I have a unique use case I’d like some opinions on. I work for a large company that has collected several thousand domain names over the years. Most of those domain names are setup on a common web server that simply redirects the user to a different domain name where a real website exists. We would like to provide TLS certs on all of those domain names.
The idea is to run an Apache setup with a vhost per domain that does the necessary redirects, and have certbot manage LetsEncrypt certificates for those domains.
My concerns are:
- What do you think of that setup?
- If I wanted some kind of redundancy on the redirect web server, how is that typically managed with LetsEncrypt certs? Shared volume to store the certs and only 1 server running the certbot process?
I’m also open to any other suggestions to try and solve this problem.
you can add one certificate per vHost. So create one certificate per domain with www + non-www and add this.

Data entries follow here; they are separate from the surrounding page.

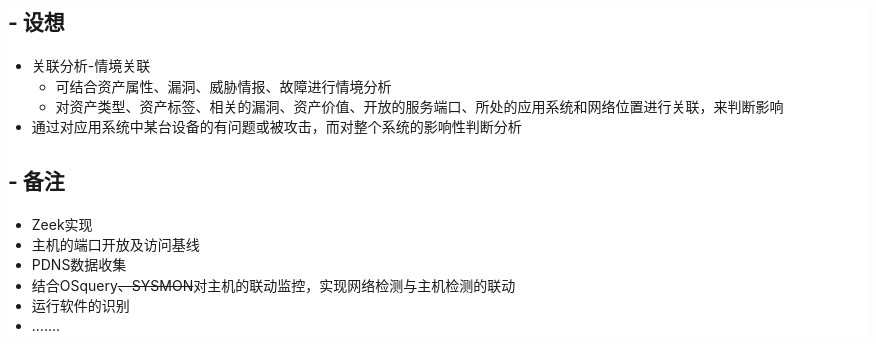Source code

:## - 设想

- 关联分析-情境关联
  - 可结合资产属性、漏洞、威胁情报、故障进行情境分析
  - 对资产类型、资产标签、相关的漏洞、资产价值、开放的服务端口、所处的应用系统和网络位置进行关联，来判断影响
- 通过对应用系统中某台设备的有问题或被攻击，而对整个系统的影响性判断分析

## - 备注

-  Zeek实现
  - 主机的端口开放及访问基线
  - PDNS数据收集
  - 结合OSquery~~、SYSMON~~对主机的联动监控，实现网络检测与主机检测的联动
  - 运行软件的识别
  - .......
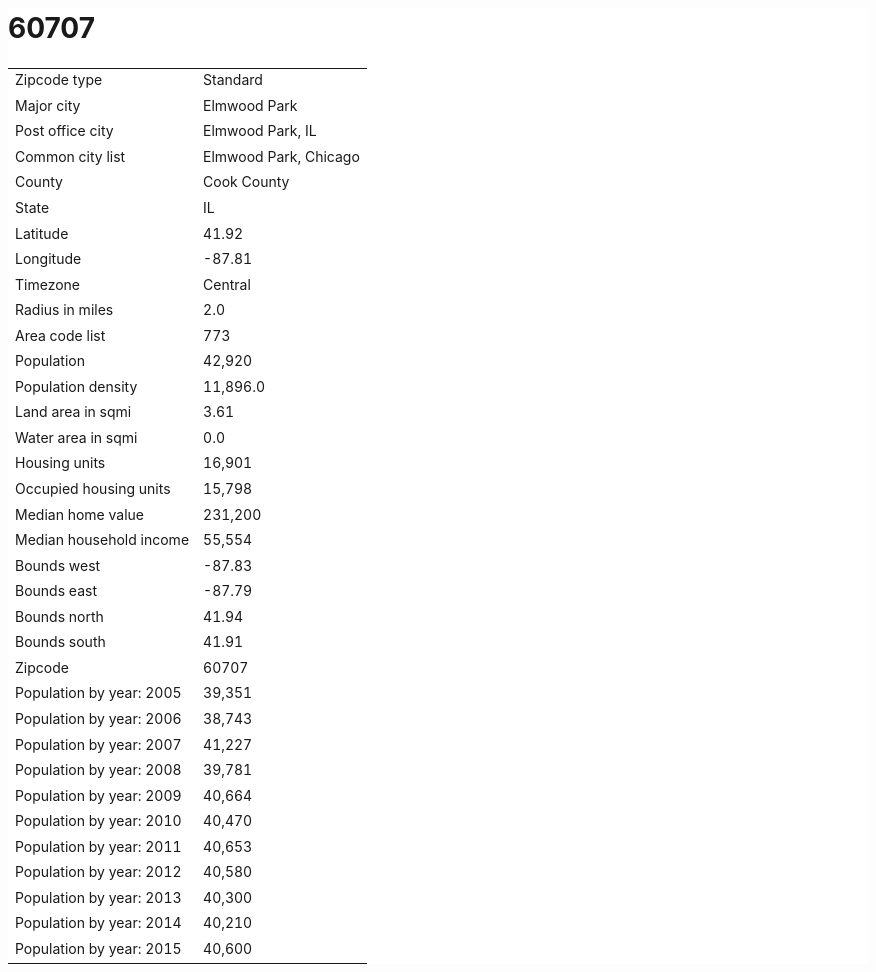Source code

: 60707
=====
|||
|--|--|
|Zipcode type|Standard|
|Major city|Elmwood Park|
|Post office city|Elmwood Park, IL|
|Common city list|Elmwood Park, Chicago|
|County|Cook County|
|State|IL|
|Latitude|41.92|
|Longitude|-87.81|
|Timezone|Central|
|Radius in miles|2.0|
|Area code list|773|
|Population|42,920|
|Population density|11,896.0|
|Land area in sqmi|3.61|
|Water area in sqmi|0.0|
|Housing units|16,901|
|Occupied housing units|15,798|
|Median home value|231,200|
|Median household income|55,554|
|Bounds west|-87.83|
|Bounds east|-87.79|
|Bounds north|41.94|
|Bounds south|41.91|
|Zipcode|60707|
|Population by year: 2005|39,351|
|Population by year: 2006|38,743|
|Population by year: 2007|41,227|
|Population by year: 2008|39,781|
|Population by year: 2009|40,664|
|Population by year: 2010|40,470|
|Population by year: 2011|40,653|
|Population by year: 2012|40,580|
|Population by year: 2013|40,300|
|Population by year: 2014|40,210|
|Population by year: 2015|40,600|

The only limitation. One account can create 300 orders in 3 hours.
For users of the ACME v2 API you can create a maximum of 300 New Orders per account per 3 hours.
So perhaps split it. Max. 200 new certificates per day, then a later renew should work.
If there is essentially no difference in the redirections [between domain1.com and domain2.com], then they can be in the same vhost and in the same cert:
serveralias domain1.com www.domain1.com
serveralias domain2.com www.domain2.com
serveralias domain49.com www.domain49.com
This would greatly reduce the number of required, and managed, vhosts and certs.
Note: One LE cert can hold 100 names maximum.
So, if each domain will be using
www.root, then you could at most put 50 domains in one cert.
Would you suggest that each certificate get added by running certbot manually, and then let the auto renew take over from there?
How about if I wanted to load balance the apache server that holds the certs for redundancy purposes? I can’t seem to find a good tutorial that does this.